--- TEXT SHOWN Enclosed Below ---

My name is Dr. Mary Carol Jennings and I speak today on behalf of the National Research Center for Women & Families.
Our nonprofit research center’s medical and public health experts analyze and review research to provide objective information to patients, providers, and policy makers. We do not accept funding from pharmaceutical companies so I have no conflicts of interest.
I trained in obstetrics and gynecology at Boston University Medical Center.
Like all of you, I understand the need for safer alternatives to hormone drugs for hot flashes and symptoms of menopause. The question is: is gabapentin a safe and effective alternative, or will its use harm more patients than it helps?
The key to your decision today lies in the efficacy analyses agreed upon before these studies began. FDA states that all three of the phase 3 studies failed to meet required statistical significance in reducing hot flash frequency from baseline to Week 12, and one study failed to show required significant reduction in severity from baseline to Week 12.
In other words, based on the company’s own acknowledged criteria for approval, the drug failed.
The data indicated a decrease in the frequency of hot flashes at week four, but that effect disappeared by week 12. Hot flashes may continue for months, so 4 weeks is completely inadequate.
The company conducted the most recent study using a longer, 2-week baseline, hoping to “minimize the placebo response.” As those of you skilled in data analysis know, such manipulations in data analysis are not appropriate in clinical trials.
Since the benefits of this product are extremely questionable, let’s discuss its safety profile.
If it were absolutely safe for everyone, then perhaps the fact that it doesn’t really work would be less important to some of you.
Dizziness and related symptoms are the most common side effect, seen in one in four women. Women in the gabapentin group were six times as likely to fall.
Women up to the age of 70 were included in these studies, and falling is dangerous in aging women: it can lead to broken bones and in turn to reduced life expectancy.
What about cancer? The data indicate a link to pancreatic cancer for male rats. The company’s clinical trials recorded 5 cancer diagnoses for patients taking gabapentin, and none for placebo. We agree that getting cancer within months of starting any medication is not conclusive evidence. But the possible cancer risk can’t be ignored, especially given the limited benefits of the drug.
Gabapentin is an antiepileptic drug, and FDA warns that all drugs in this class have a higher risk of depression and suicide.
In 2009, the FDA asked the company to study suicidality in a third trial (p10). During the trial and followup, the patients on gabapentin were almost 3 times as likely to show a risk of suicide compared to the placebo group.
The studies are too small to show a significant effect, but the difference is substantial and deserves further study. And, to be ethical and improve the study design, women with a history of depression should NOT have been and should not be included in these trials.
In conclusion, hormone therapy can reduce hot flashes, but has rare but serious risks. Based on the evidence provided, it’s not accurate to say that this drug significantly reduces hot flashes, but it has potential serious risks.
It is your job to decide if you think the evidence is solid enough to show the benefits outweigh the risk.
Warnings on labels and post-market studies are not enough to justify the sale of an ineffective drug that certainly can cause a fall, and possibly can cause a suicide attempt or cancer.
Given the lack of scientific evidence showing this drug works, please urge the FDA to reject this application until the company conducts research providing clear evidence of effectiveness and safety.

--- End of Enclosed TEXT SHOWN ---
--- RECORDED DATA Enclosed Below ---

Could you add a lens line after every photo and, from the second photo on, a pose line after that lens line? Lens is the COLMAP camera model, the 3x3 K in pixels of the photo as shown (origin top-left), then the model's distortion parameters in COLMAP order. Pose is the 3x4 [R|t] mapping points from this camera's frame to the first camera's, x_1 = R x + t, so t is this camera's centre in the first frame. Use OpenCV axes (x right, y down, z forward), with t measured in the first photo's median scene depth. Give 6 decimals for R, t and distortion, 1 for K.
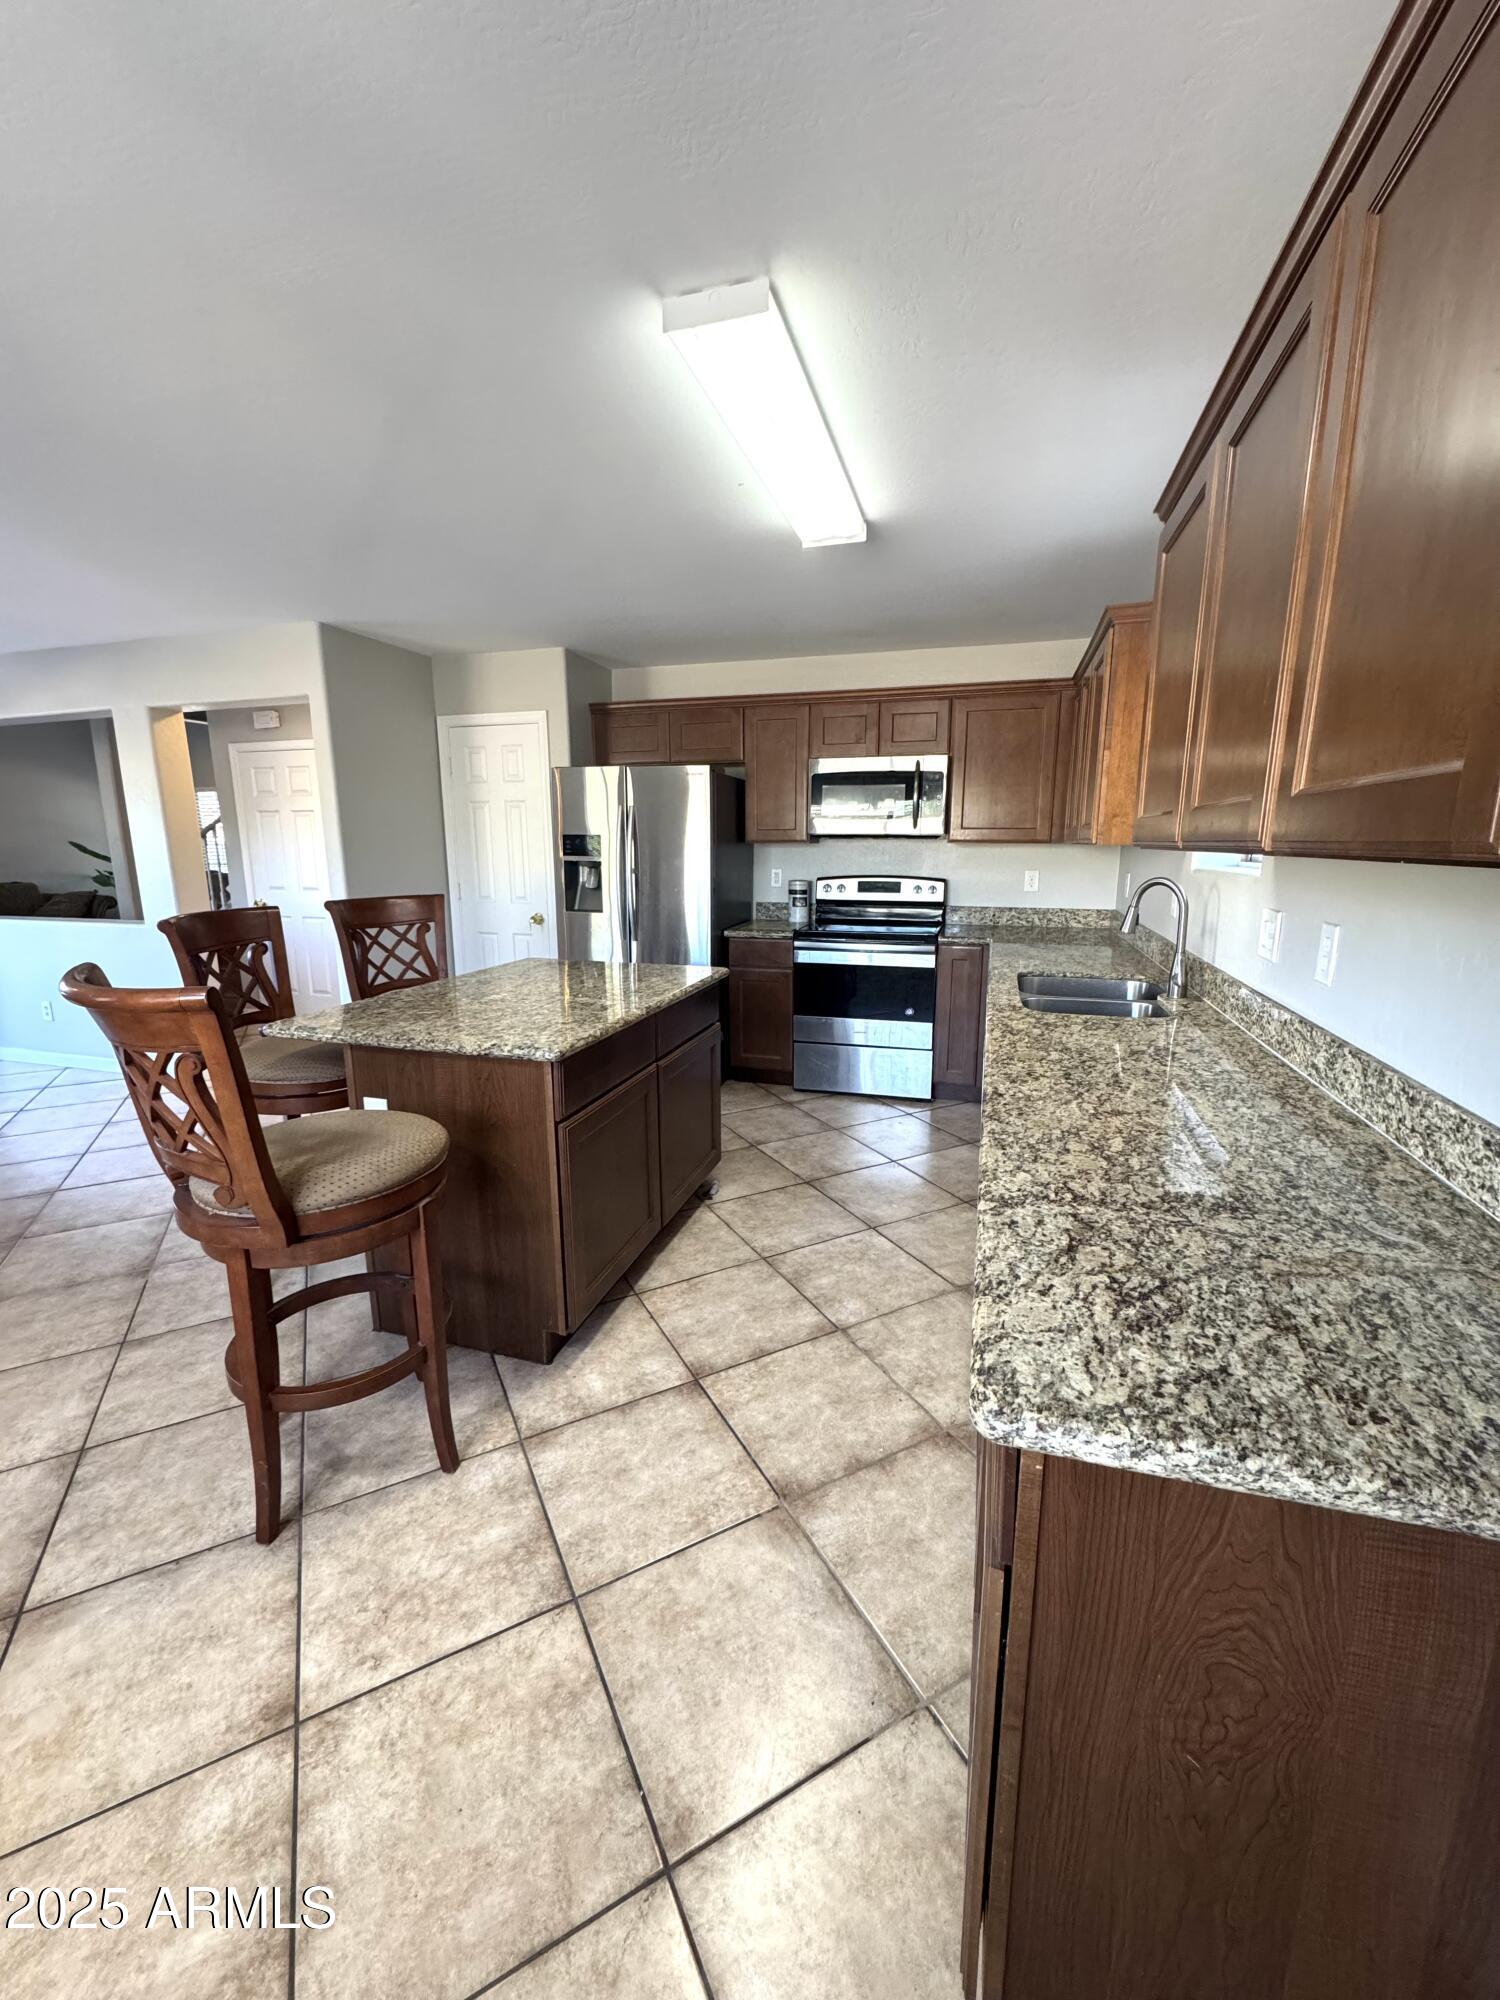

--- End of Enclosed RECORDED DATA ---

HOW TO COMPLETE THIS TASK:
Revise the gabapentin testimony, starting with "The data indicated" and going on through "is completely inadequate.", so that "week four" is replaced by "week 4". The data have no connection to the gabapentin testimony.

YOUR SOLUTION:
The data indicated a decrease in the frequency of hot flashes at week 4, but that effect disappeared by week 12. Hot flashes may continue for months, so 4 weeks is completely inadequate.